The arrogance over the claim of authenticity would be impressive if it weren't so stupefying. Because to claim a place is authentic, one must also claim a certain kind of authority: "I know more than the owners, chef, cooks, servers, and other guests of this restaurant, and only I can make the authenticity assessment that will validate its existence. Also, you should totally read my blog."
Minerva Orduño Rincón notes in her excellent piece for the Phoenix New Times, "The Authenticity Trap of Mexican Food in America:"
"In the armchair anthropologist game, Americans are the undisputed champs. The sheer conviction and depth of expertise in Mexican cuisine that these critics demonstrate is nothing short of impressive and intimidating. I was born and raised in Mexico and have lived in the United States for most of my adult life.
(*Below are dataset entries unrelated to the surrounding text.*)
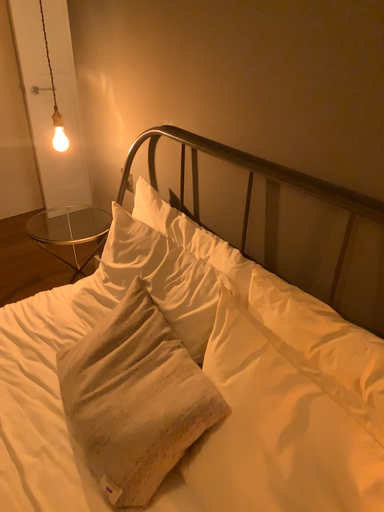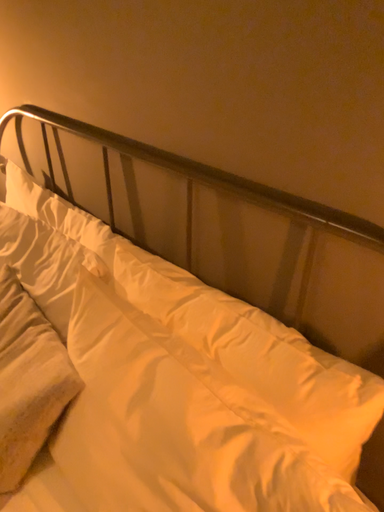
Question: How did the camera likely rotate when shooting the video?

Choices:
 (A) rotated left
 (B) rotated right

Answer: (B)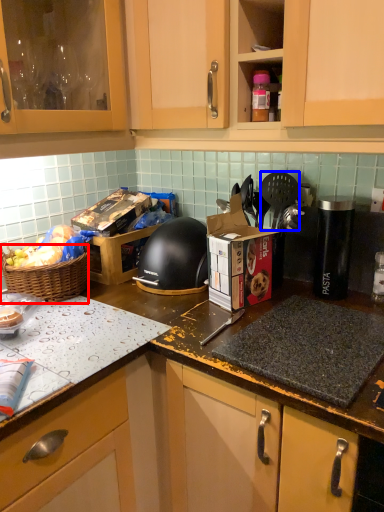
Question: Among these objects, which one is nearest to the camera, picnic basket (highlighted by a red box) or spatula (highlighted by a blue box)?

Choices:
 (A) picnic basket
 (B) spatula

Answer: (A)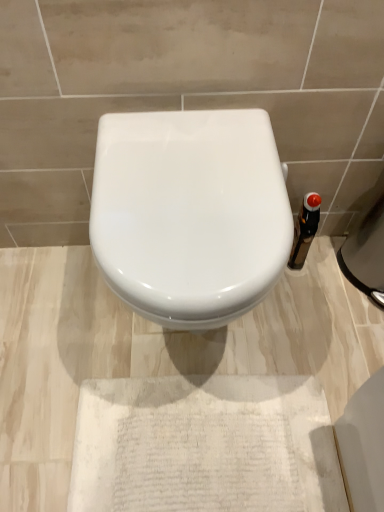
At what (x,y) coordinates should I click in order to perform the action: click on vacant space in white glossy toilet at center (from a real-world perspective). Please return your answer as a coordinate pair (x, y). The height and width of the screenshot is (512, 384). Looking at the image, I should click on (182, 352).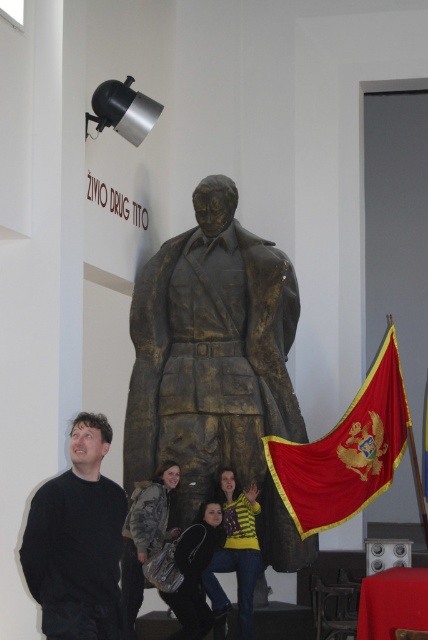
Is bronze statue at center thinner than camouflage fabric jacket at lower center?

Incorrect, bronze statue at center's width is not less than camouflage fabric jacket at lower center's.

Does bronze statue at center have a lesser height compared to camouflage fabric jacket at lower center?

No.

Is point (205, 456) closer to viewer compared to point (140, 492)?

That is False.

You are a GUI agent. You are given a task and a screenshot of the screen. Output one action in this format:
    pyautogui.click(x=<x>, y=<y>)
    Task: Click on the bronze statue at center
    The width and height of the screenshot is (428, 640).
    Given the screenshot: What is the action you would take?
    pyautogui.click(x=216, y=365)

Which is more to the left, bronze statue at center or black matte sweater at left?

black matte sweater at left

Where is `bronze statue at center`? The height and width of the screenshot is (640, 428). bronze statue at center is located at coordinates (216, 365).

This screenshot has height=640, width=428. Find the location of `yellow striped sweater at center`. yellow striped sweater at center is located at coordinates (235, 552).

Does yellow striped sweater at center lie behind black leather jacket at lower center?

Yes, yellow striped sweater at center is behind black leather jacket at lower center.

Is point (219, 566) less distant than point (175, 596)?

No, it is behind (175, 596).

You are a GUI agent. You are given a task and a screenshot of the screen. Output one action in this format:
    pyautogui.click(x=<x>, y=<y>)
    Task: Click on the yellow striped sweater at center
    Image resolution: width=428 pixels, height=640 pixels.
    Given the screenshot: What is the action you would take?
    pyautogui.click(x=235, y=552)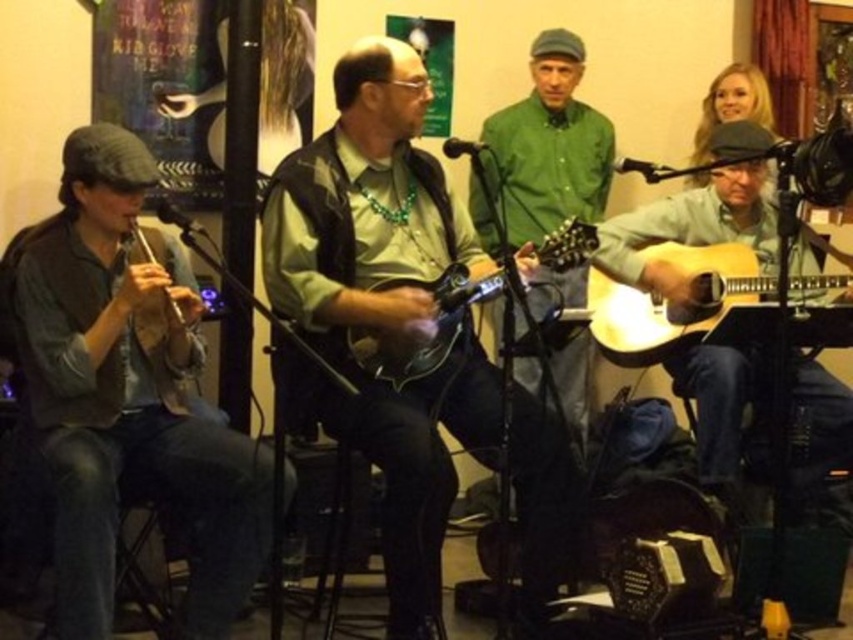
Question: Can you confirm if light brown wood guitar at right is bigger than light wood acoustic guitar at right?

Choices:
 (A) no
 (B) yes

Answer: (B)

Question: Which of the following is the closest to the observer?

Choices:
 (A) (469, 301)
 (B) (144, 252)
 (C) (653, 262)

Answer: (B)

Question: Is light brown wood guitar at right wider than light wood acoustic guitar at right?

Choices:
 (A) yes
 (B) no

Answer: (A)

Question: Which point is closer to the camera?

Choices:
 (A) (541, 477)
 (B) (177, 307)

Answer: (B)

Question: Which point is closer to the camera taking this photo?

Choices:
 (A) (425, 512)
 (B) (138, 243)
 (C) (799, 388)

Answer: (A)

Question: Does matte black mandolin at center have a smaller size compared to matte wood flute at left?

Choices:
 (A) yes
 (B) no

Answer: (B)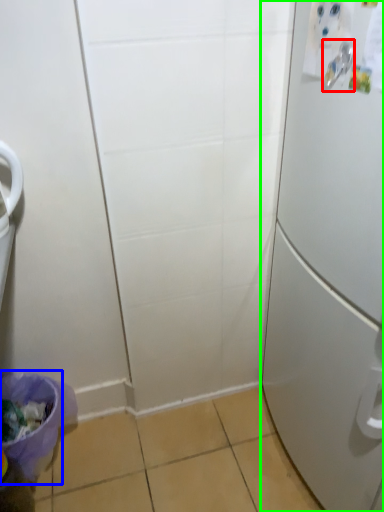
Question: Which object is the farthest from door handle (highlighted by a red box)? Choose among these: potty (highlighted by a blue box) or refrigerator (highlighted by a green box).

Choices:
 (A) potty
 (B) refrigerator

Answer: (A)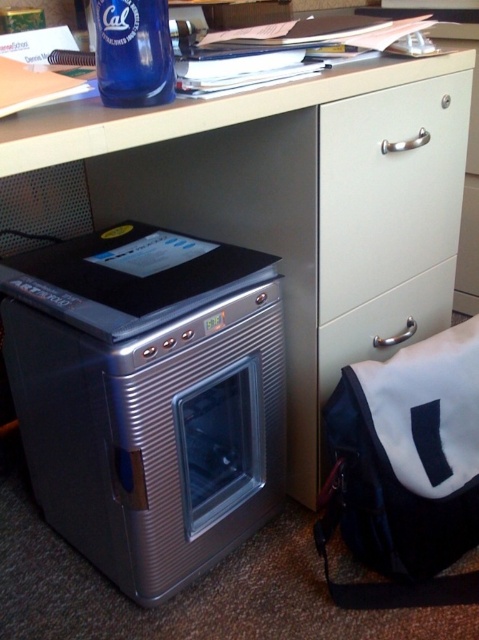
Which is behind, point (209, 310) or point (417, 506)?

The point (417, 506) is more distant.

Is satin silver oven at lower left positioned behind white fabric bag at lower right?

No, it is not.

Is point (259, 316) farther from camera compared to point (436, 588)?

No, (259, 316) is in front of (436, 588).

Locate an element on the screen. This screenshot has height=640, width=479. satin silver oven at lower left is located at coordinates (148, 396).

Is point (403, 445) in front of point (354, 120)?

No, (403, 445) is behind (354, 120).

Can you confirm if white fabric bag at lower right is bigger than white matte cabinet handle at center?

No.

Which is behind, point (442, 481) or point (344, 272)?

The point (344, 272) is more distant.

This screenshot has width=479, height=640. Identify the location of white fabric bag at lower right. (406, 472).

Is satin silver oven at lower left smaller than blue glass bottle at upper left?

Incorrect, satin silver oven at lower left is not smaller in size than blue glass bottle at upper left.

You are a GUI agent. You are given a task and a screenshot of the screen. Output one action in this format:
    pyautogui.click(x=<x>, y=<y>)
    Task: Click on the satin silver oven at lower left
    The height and width of the screenshot is (640, 479).
    Given the screenshot: What is the action you would take?
    pyautogui.click(x=148, y=396)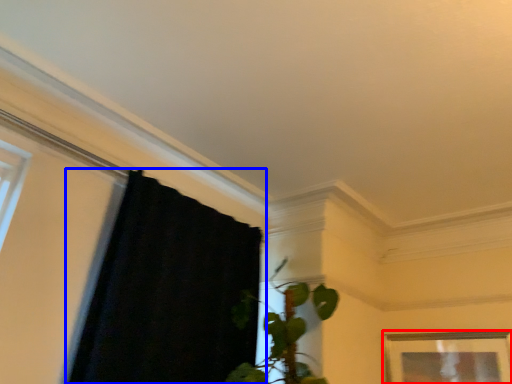
Question: Which point is closer to the camera, picture frame (highlighted by a red box) or curtain (highlighted by a blue box)?

Choices:
 (A) picture frame
 (B) curtain

Answer: (B)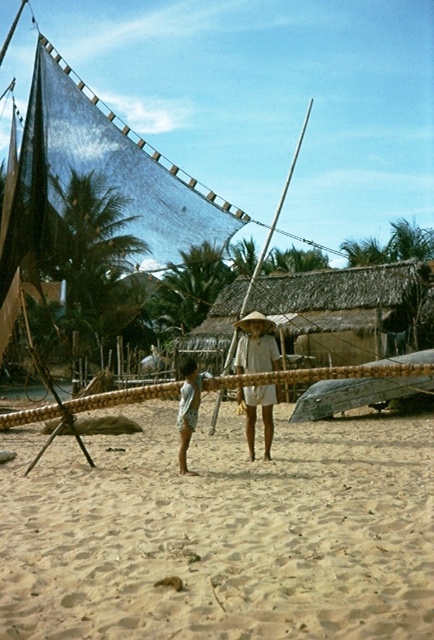
Question: Based on their relative distances, which object is nearer to the light blue cotton shorts at center?

Choices:
 (A) white woven hat at center
 (B) light beige sand at center

Answer: (A)

Question: Is the position of light beige sand at center more distant than that of white woven hat at center?

Choices:
 (A) no
 (B) yes

Answer: (A)

Question: Which object is the closest to the white woven hat at center?

Choices:
 (A) light blue cotton shorts at center
 (B) light beige sand at center

Answer: (A)

Question: Can you confirm if light beige sand at center is positioned below white woven hat at center?

Choices:
 (A) yes
 (B) no

Answer: (A)

Question: Which object is positioned closest to the light beige sand at center?

Choices:
 (A) white woven hat at center
 (B) light blue cotton shorts at center

Answer: (A)

Question: Does light beige sand at center appear on the left side of white woven hat at center?

Choices:
 (A) yes
 (B) no

Answer: (A)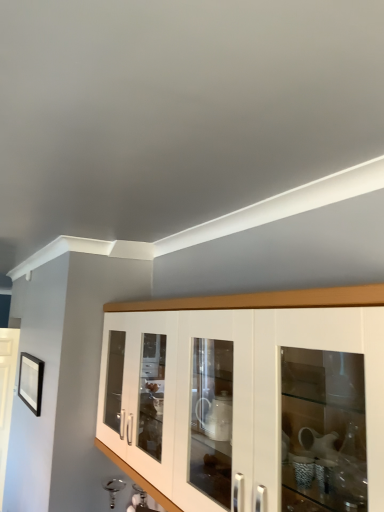
Question: Considering the positions of white glossy cabinet at center and black matte picture frame at upper left in the image, is white glossy cabinet at center taller or shorter than black matte picture frame at upper left?

Choices:
 (A) short
 (B) tall

Answer: (B)

Question: Is point (102, 385) closer or farther from the camera than point (33, 389)?

Choices:
 (A) closer
 (B) farther

Answer: (A)

Question: Considering their positions, is white glossy cabinet at center located in front of or behind black matte picture frame at upper left?

Choices:
 (A) behind
 (B) front

Answer: (B)

Question: In terms of size, does black matte picture frame at upper left appear bigger or smaller than white glossy cabinet at center?

Choices:
 (A) big
 (B) small

Answer: (B)

Question: Is black matte picture frame at upper left in front of or behind white glossy cabinet at center in the image?

Choices:
 (A) behind
 (B) front

Answer: (A)

Question: Is black matte picture frame at upper left situated inside white glossy cabinet at center or outside?

Choices:
 (A) inside
 (B) outside

Answer: (B)

Question: From a real-world perspective, is black matte picture frame at upper left above or below white glossy cabinet at center?

Choices:
 (A) above
 (B) below

Answer: (B)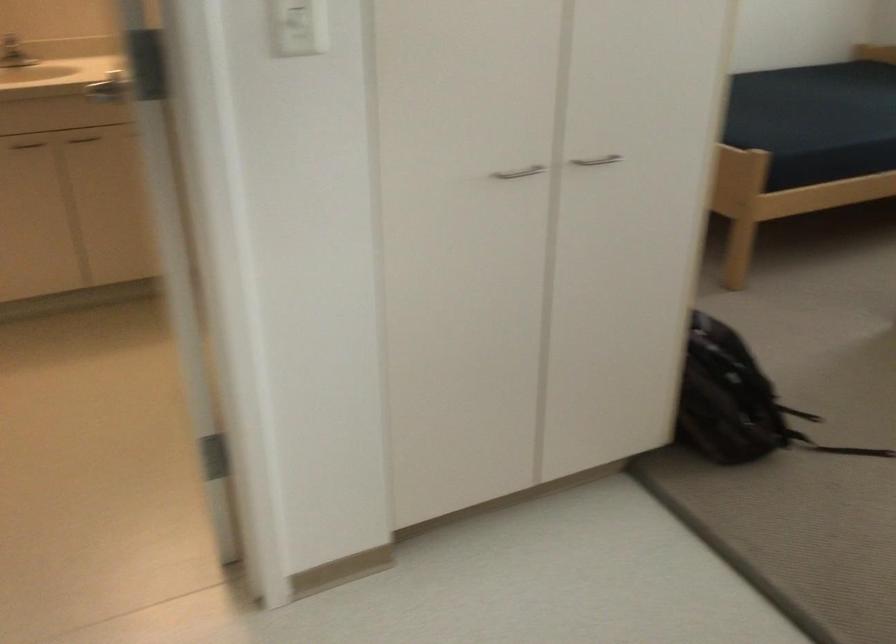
I’ve worked in kitchens for many years, serving Mexican, American, and other kinds of food, but I would hardly call myself an authority on the authenticity of Mexican cooking, despite having been raised with it and devoting much of my culinary career to it."
Rincón is, by her own description, both ethnically and culturally Mexican AND a long-time cook, yet she makes no claim to knowing what indisputably "authentic" Mexican cooking is -- in fact, she questions if there really is such a thing, as the "self-appointed authorities wield the stamp of authenticity fearlessly when it comes to a restaurant’s handmade tortillas, cheap prices, colorful ambiance, and quaintness of the family who owns it, [though] little is said about the food's taste."